The kinds of things I was interested in, this combo of math and logic, number theory, complexity, computer science and logic – the logicians did not see that as real stuff. (An irony for me is coming back to Berkeley this year and attending logic seminars and colloquia, I find that the area I worked in over 50 years ago, applying sophisticated model theory to mathematics, is now central to logic there.)
I taught at Berkeley for two years. The first year I taught the undergraduate logic course and the second, I taught this fantastic three-quarter graduate course in logic (Berkeley was on the trimester system then). It was a wonderful class, lots of fun, the students were great, and many became quite famous. But also, that was the year it became very clear I wasn’t going to be rehired.
And that was the year I became an accidental activist.
Click here for Part 2.
1 My mom was a popular teacher, more than I realized at the time. A recent Facebook photo post by one of the school’s alumni, elicited comments including: Mrs. Epstein’s class was something to look forward to so hands-on. She encouraged exploration, journaling and observation, all the important things in STEM education I value. She was my science teacher 1963-1966; I remember her ... she was wonderful; I never again had a better teacher than Mrs. Epstein! I still have my science notebook from her class!

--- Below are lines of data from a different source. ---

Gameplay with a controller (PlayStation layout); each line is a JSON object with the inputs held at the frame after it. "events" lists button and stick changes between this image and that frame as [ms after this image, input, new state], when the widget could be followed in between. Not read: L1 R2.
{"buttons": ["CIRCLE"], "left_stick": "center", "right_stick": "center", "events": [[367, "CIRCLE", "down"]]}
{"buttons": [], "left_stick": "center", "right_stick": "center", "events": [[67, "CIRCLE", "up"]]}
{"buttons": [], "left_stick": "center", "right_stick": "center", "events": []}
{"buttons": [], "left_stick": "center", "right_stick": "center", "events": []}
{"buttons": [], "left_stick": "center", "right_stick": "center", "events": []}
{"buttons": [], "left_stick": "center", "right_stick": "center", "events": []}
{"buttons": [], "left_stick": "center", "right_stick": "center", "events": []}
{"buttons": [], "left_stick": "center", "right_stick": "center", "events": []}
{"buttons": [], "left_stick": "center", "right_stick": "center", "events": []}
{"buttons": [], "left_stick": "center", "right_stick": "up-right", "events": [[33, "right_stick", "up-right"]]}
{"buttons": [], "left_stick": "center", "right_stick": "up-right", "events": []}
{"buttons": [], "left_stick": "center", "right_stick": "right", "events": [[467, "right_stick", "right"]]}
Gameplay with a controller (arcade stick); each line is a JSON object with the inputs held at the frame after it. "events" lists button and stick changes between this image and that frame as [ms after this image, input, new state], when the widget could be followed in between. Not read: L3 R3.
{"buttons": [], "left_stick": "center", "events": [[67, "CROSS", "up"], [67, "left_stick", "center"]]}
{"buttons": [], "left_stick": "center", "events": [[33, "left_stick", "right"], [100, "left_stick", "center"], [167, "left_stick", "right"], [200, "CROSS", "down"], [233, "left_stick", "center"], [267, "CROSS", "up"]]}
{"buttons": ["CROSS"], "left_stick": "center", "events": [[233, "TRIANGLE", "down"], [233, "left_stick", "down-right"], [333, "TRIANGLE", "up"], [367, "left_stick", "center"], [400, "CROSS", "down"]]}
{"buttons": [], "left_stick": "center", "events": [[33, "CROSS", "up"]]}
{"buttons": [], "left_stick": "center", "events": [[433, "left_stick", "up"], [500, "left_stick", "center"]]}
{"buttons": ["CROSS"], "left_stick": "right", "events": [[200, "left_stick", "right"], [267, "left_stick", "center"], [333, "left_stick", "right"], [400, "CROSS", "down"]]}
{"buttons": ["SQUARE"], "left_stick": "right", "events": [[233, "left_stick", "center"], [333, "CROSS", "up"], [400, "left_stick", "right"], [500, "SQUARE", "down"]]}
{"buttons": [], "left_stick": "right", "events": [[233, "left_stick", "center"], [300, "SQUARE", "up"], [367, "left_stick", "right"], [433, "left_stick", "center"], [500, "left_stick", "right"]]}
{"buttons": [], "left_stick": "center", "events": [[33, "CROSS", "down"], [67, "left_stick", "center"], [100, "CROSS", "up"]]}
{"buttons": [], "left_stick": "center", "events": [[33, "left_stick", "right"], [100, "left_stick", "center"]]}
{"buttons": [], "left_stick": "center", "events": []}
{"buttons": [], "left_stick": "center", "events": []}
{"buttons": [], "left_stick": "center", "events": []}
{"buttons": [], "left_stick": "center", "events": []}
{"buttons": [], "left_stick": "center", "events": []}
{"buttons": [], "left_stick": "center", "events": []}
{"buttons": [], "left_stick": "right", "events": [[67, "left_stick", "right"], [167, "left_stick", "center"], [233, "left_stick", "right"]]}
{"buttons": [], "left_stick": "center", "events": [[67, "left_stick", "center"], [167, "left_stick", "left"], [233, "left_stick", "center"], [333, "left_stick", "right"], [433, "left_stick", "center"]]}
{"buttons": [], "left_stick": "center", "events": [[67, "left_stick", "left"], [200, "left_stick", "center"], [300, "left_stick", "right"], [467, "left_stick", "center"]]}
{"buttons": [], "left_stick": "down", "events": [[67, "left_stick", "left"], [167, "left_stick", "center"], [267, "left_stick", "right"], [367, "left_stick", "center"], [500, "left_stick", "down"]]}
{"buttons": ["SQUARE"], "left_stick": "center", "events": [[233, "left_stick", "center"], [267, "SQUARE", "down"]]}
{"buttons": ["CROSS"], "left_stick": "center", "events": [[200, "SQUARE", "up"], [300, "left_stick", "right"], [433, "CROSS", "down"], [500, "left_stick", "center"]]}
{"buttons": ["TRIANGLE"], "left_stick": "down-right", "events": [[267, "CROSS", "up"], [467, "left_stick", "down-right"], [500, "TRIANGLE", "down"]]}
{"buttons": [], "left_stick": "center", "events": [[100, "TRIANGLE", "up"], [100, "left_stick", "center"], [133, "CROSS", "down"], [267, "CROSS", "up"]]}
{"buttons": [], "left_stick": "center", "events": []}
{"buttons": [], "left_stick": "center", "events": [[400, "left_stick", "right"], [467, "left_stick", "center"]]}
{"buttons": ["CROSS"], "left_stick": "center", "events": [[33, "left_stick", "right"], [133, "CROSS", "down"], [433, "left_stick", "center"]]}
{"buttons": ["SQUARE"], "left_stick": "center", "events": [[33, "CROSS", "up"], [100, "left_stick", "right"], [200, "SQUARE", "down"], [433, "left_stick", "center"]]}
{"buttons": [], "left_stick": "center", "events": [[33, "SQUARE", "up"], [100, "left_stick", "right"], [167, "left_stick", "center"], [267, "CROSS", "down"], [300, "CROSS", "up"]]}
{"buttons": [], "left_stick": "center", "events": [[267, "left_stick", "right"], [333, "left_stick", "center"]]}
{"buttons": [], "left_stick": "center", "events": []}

2 I was co-valedictorian of my high school class with Vivette Caspi (now Girault). She was the other person who excelled in math and we became friends and study partners. We lost touch for many years until several years ago she wrote me that she was a math professor in Paris (I had no idea) and would be on sabbatical at Carnegie Mellon. Over the years, we had been at many places and conferences together, but never knew it!
3 The photo on the brochure cover was of Norwegian mathematician Ragni Piene, a graduate student in algebraic geometry at the time. Later we became friends.
4 Princeton opened up to women the year I got my PhD from MIT, which was 1968, the year of many revolutions. During that period MIT was open to women, but reluctantly.
5 Eight years later in 1976, after being (the first woman mathematician) elected to the National Academy of Sciences, Julia Robinson was offered a professorship in the Berkeley Math Department. She accepted on her terms, teaching ¼ time. Julia was 57 years old the time. One of the reasons the university gave for not hiring Julia (and other women) in regular positions was the nepotism (or more precisely, anti-nepotism) rule. As far as I know, only women were affected by such rules at the university – and many were. In effect, nepotism was an official mechanism to discriminate against women since many were married to men in similar fields. The stipulation was that it could be overridden on recommendation of the department head. I don’t know if it ever was. At Berkeley, the rule was rescinded in 1971.
Featured image: Dr. Lenore Blum in her office in Evans Hall, UC Berkeley.